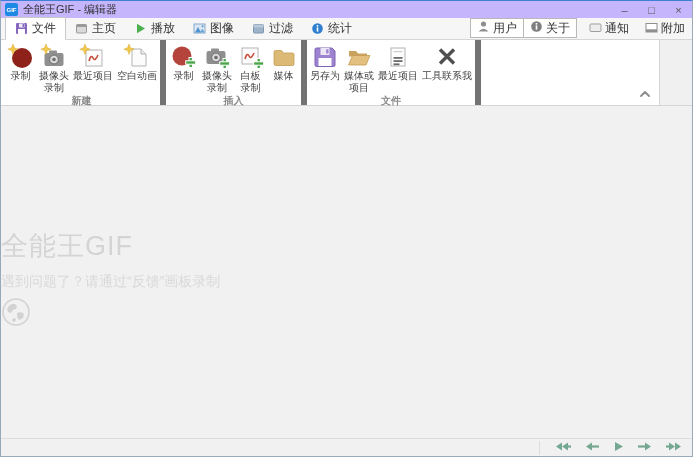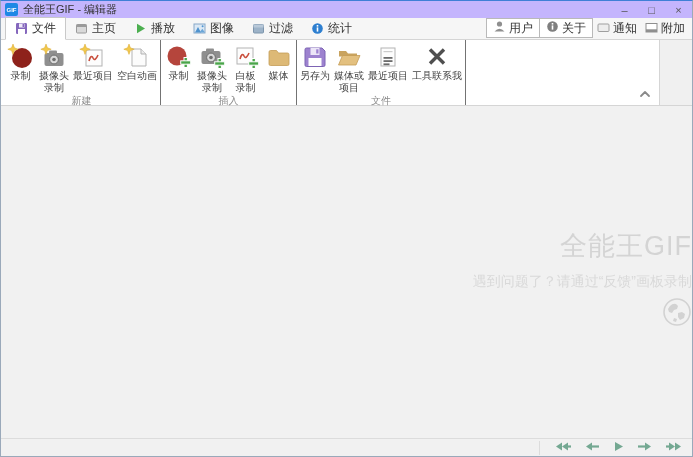--- a/index.html
+++ b/index.html
@@ -20,7 +20,7 @@
   .tab { display:flex; align-items:center; gap:4px; padding:0 9px; font-size:12px; color:#333; position:relative; }
   .tab.sel { background:#fff; border:1px solid #c9c9c9; border-bottom:1px solid #fff; margin-bottom:-1px; z-index:2; }
   .ticon { width:13px; height:13px; display:inline-flex; }
-  .tabright { margin-left:auto; display:flex; align-items:center; height:22px; padding-right:3px; gap:0; }
+  .tabright { margin-left:auto; display:flex; align-items:center; height:22px; padding-right:3px; gap:8px; }
   .boxbtns { display:flex; border:1px solid #b9b9b9; background:#fff; height:20px; }
   .boxbtn { display:flex; align-items:center; gap:3px; padding:0 6px; font-size:12px; }
   .boxbtn + .boxbtn { border-left:1px solid #b9b9b9; }

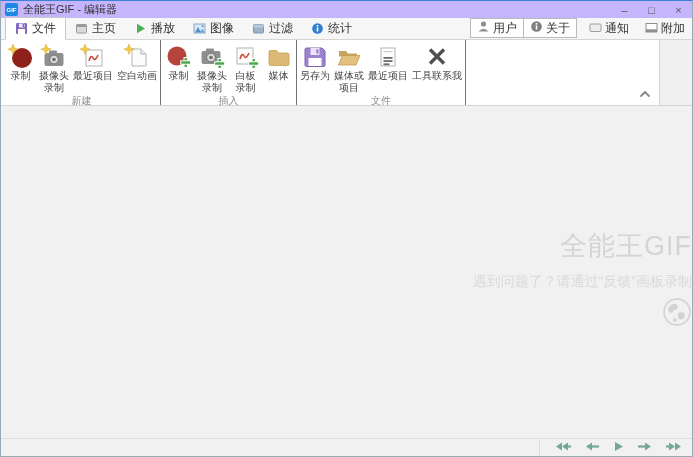--- a/index.html
+++ b/index.html
@@ -30,7 +30,7 @@
   .ribbonrow { height:66px; display:flex; flex:0 0 auto; }
   .ribbon { width:659px; background:#fff; border-right:1px solid #d5d5d5; border-bottom:1px solid #d5d5d5; display:flex; position:relative; padding-left:2px; }
   .ribbonfill { flex:1; background:#f0f0f0; border-bottom:1px solid #d5d5d5; }
-  .rgroup { display:flex; flex-direction:column; border-right:1px solid #737373; padding:2px 1px 0 1px; }
+  .rgroup { display:flex; flex-direction:column; border-right:6px solid #737373; padding:2px 1px 0 1px; }
   .rbtns { display:flex; flex:1; }
   .rbtn { min-width:33px; padding:0 2px; display:flex; flex-direction:column; align-items:center; }
   .ricon { height:27px; margin-top:1px; display:flex; align-items:center; }

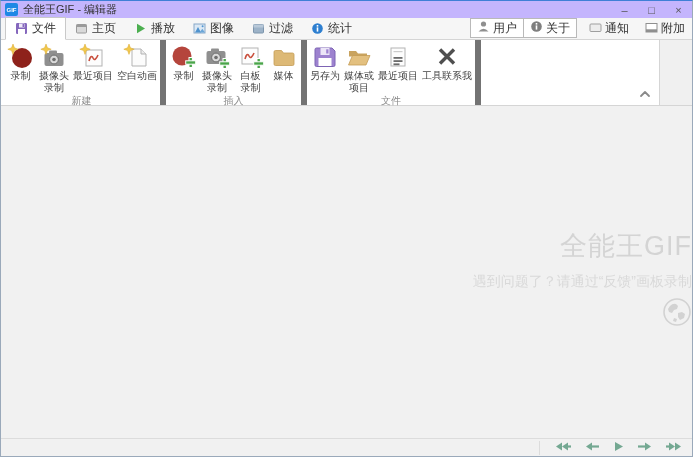--- a/index.html
+++ b/index.html
@@ -35,7 +35,7 @@
   .rbtn { min-width:33px; padding:0 2px; display:flex; flex-direction:column; align-items:center; }
   .ricon { height:27px; margin-top:1px; display:flex; align-items:center; }
   .l1,.l2 { font-size:10px; line-height:12px; color:#444; white-space:nowrap; }
-  .rlabel { text-align:center; font-size:10px; color:#8a8a8a; line-height:13px; }
+  .rlabel { text-align:center; font-size:10px; color:#8a8a8a; line-height:13px;font-weight:bold; }
   .collapse { position:absolute; right:6px; bottom:3px; width:16px; height:14px; display:flex; align-items:center; justify-content:center; }
 
   

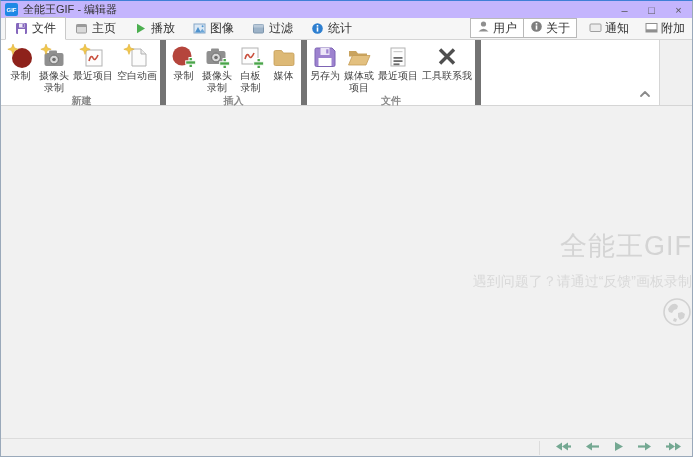--- a/index.html
+++ b/index.html
@@ -39,7 +39,7 @@
   .collapse { position:absolute; right:6px; bottom:3px; width:16px; height:14px; display:flex; align-items:center; justify-content:center; }
 
   
-  .main { flex:1; background:#f1f1f1; display:flex; flex-direction:column; align-items:flex-end; }
+  .main { flex:1; background:#f1f1f1; display:flex; flex-direction:column; align-items:flex-start; }
   .wm-title { margin-top:122px; font-size:27px; color:#d4d4d4; letter-spacing:1px; }
   .wm-sub { margin-top:9px; font-size:14px; color:#d9d9d9; }
   .wm-globe { margin-top:6px; }

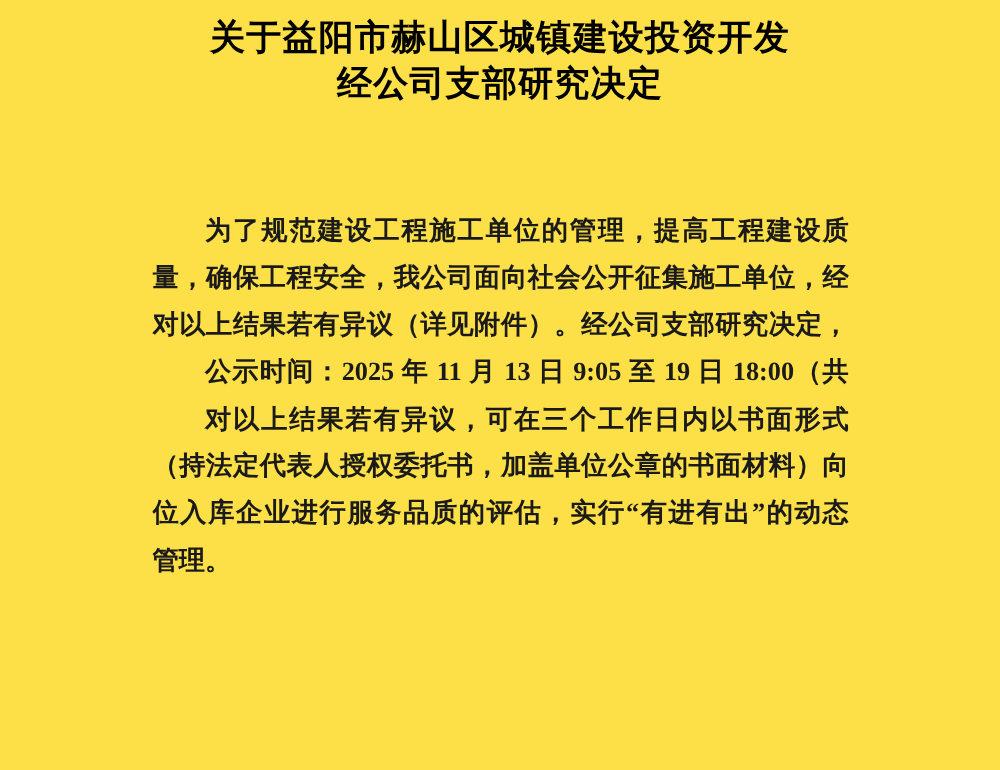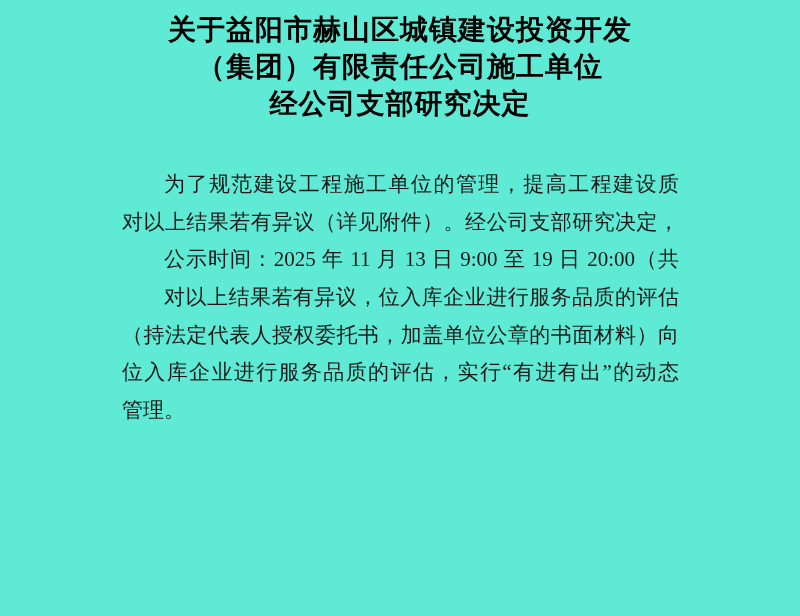--- a/index.html
+++ b/index.html
@@ -11,7 +11,7 @@
     position: relative;
     width: 800px;
     height: 616px;
-    background: #5eead4;
+    background: #fde047;
     overflow: hidden;
     color: #000000;
   }

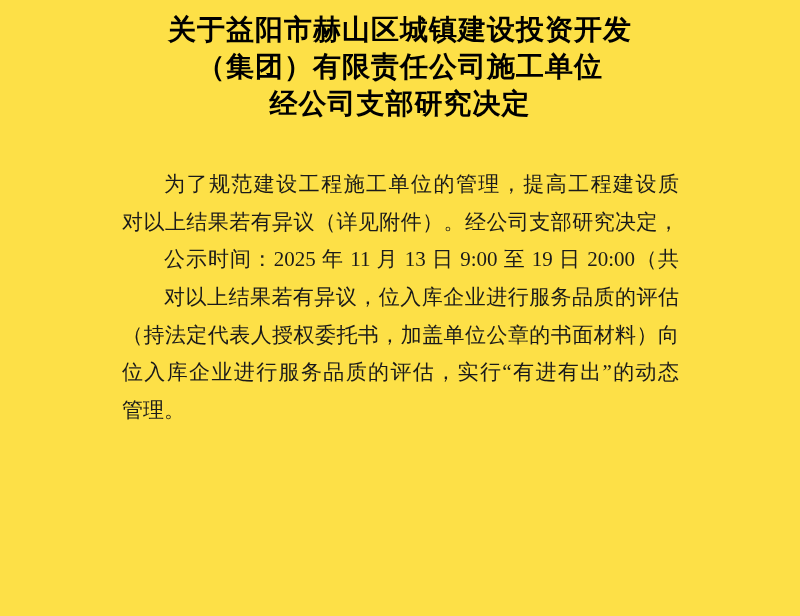--- a/index.html
+++ b/index.html
@@ -58,7 +58,6 @@
 
   <div class="doc-title">
     <div class="title-line">关于益阳市赫山区城镇建设投资开发</div>
-    <div class="title-line">（集团）有限责任公司施工单位</div>
     <div class="title-line">经公司支部研究决定</div>
   </div>
 

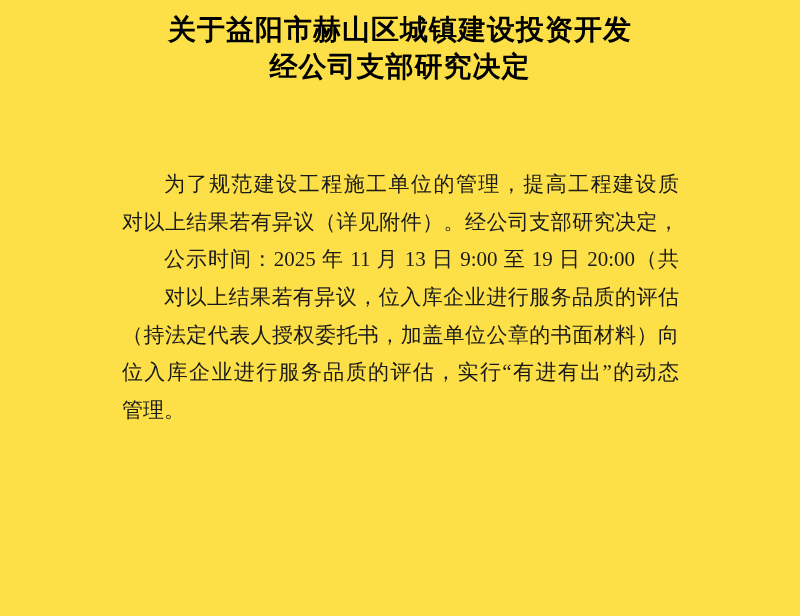--- a/index.html
+++ b/index.html
@@ -42,6 +42,7 @@
     height: 37.7px;
     overflow: hidden;
     white-space: normal;
+    font-weight: bold;
   }
   .just {
     text-align: justify;

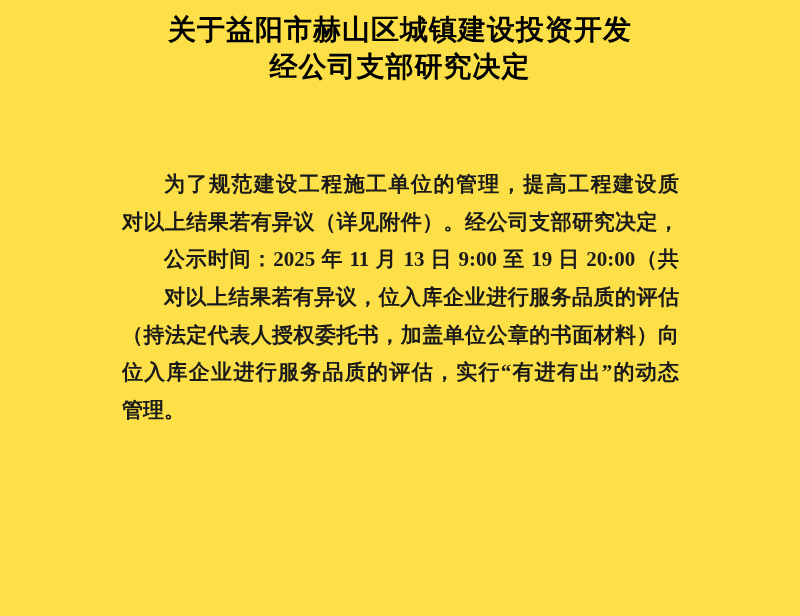--- a/index.html
+++ b/index.html
@@ -64,6 +64,7 @@
 
   <div class="doc-body">
     <div class="line just indent">为了规范建设工程施工单位的管理，提高工程建设质</div>
+    <div class="line just">量，确保工程安全，我公司面向社会公开征集施工单位，经</div>
     <div class="line just">对以上结果若有异议（详见附件）。经公司支部研究决定，对</div>
     <div class="line just indent">公示时间：2025 年 11 月 13 日 9:00 至 19 日 20:00（共</div>
     <div class="line just indent">对以上结果若有异议，位入库企业进行服务品质的评估</div>

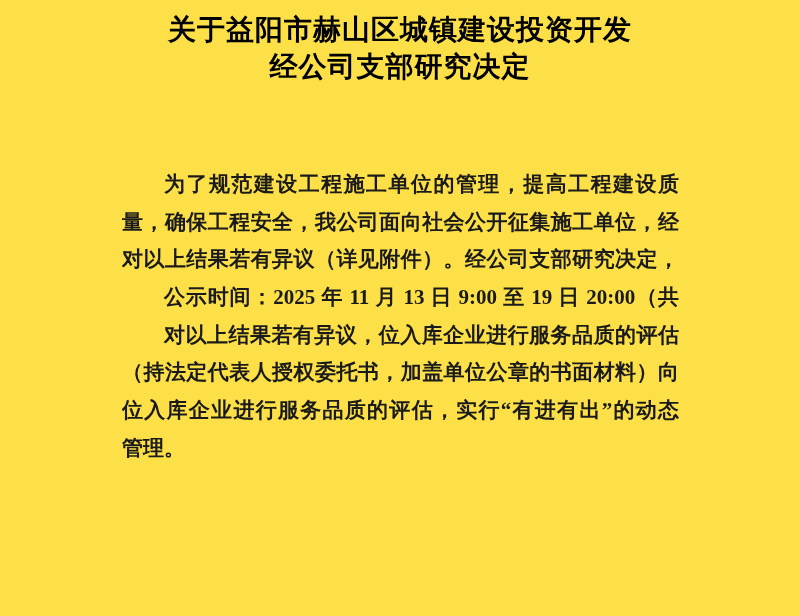--- a/index.html
+++ b/index.html
@@ -66,7 +66,7 @@
     <div class="line just indent">为了规范建设工程施工单位的管理，提高工程建设质</div>
     <div class="line just">量，确保工程安全，我公司面向社会公开征集施工单位，经</div>
     <div class="line just">对以上结果若有异议（详见附件）。经公司支部研究决定，对</div>
-    <div class="line just indent">公示时间：2025 年 11 月 13 日 9:00 至 19 日 20:00（共</div>
+    <div class="line just indent">公示时间：2025 年 11 月 13 日 9:05 至 19 日 18:00（共</div>
     <div class="line just indent">对以上结果若有异议，位入库企业进行服务品质的评估</div>
     <div class="line just">（持法定代表人授权委托书，加盖单位公章的书面材料）向</div>
     <div class="line just">位入库企业进行服务品质的评估，实行“有进有出”的动态</div>

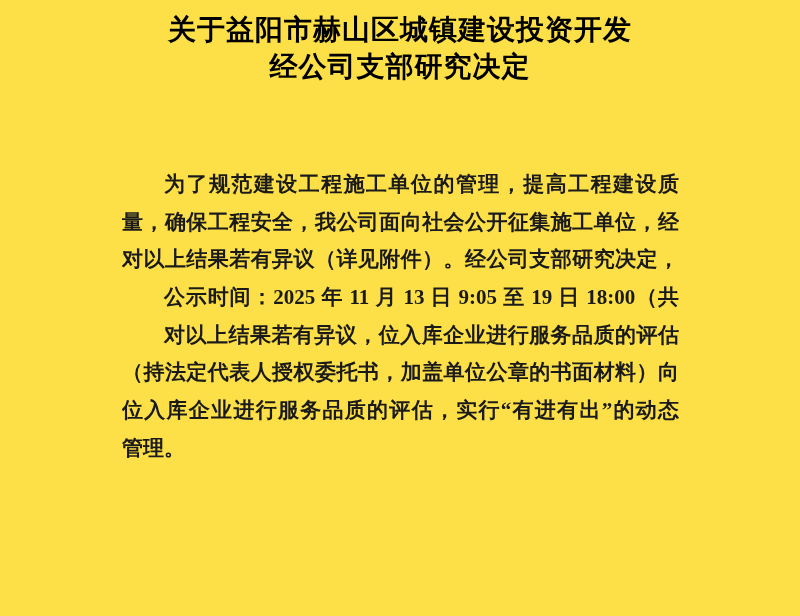--- a/index.html
+++ b/index.html
@@ -67,7 +67,7 @@
     <div class="line just">量，确保工程安全，我公司面向社会公开征集施工单位，经</div>
     <div class="line just">对以上结果若有异议（详见附件）。经公司支部研究决定，对</div>
     <div class="line just indent">公示时间：2025 年 11 月 13 日 9:05 至 19 日 18:00（共</div>
-    <div class="line just indent">对以上结果若有异议，位入库企业进行服务品质的评估</div>
+    <div class="line just indent">对以上结果若有异议，可在三个工作日内以书面形式</div>
     <div class="line just">（持法定代表人授权委托书，加盖单位公章的书面材料）向</div>
     <div class="line just">位入库企业进行服务品质的评估，实行“有进有出”的动态</div>
     <div class="line">管理。</div>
--------------------------------
What is being asked:
Copy each line from the records above that includes the string "bold".

Output of the exercise:
+  .rlabel { text-align:center; font-size:10px; color:#8a8a8a; line-height:13px;font-weight:bold; }
+    font-weight: bold;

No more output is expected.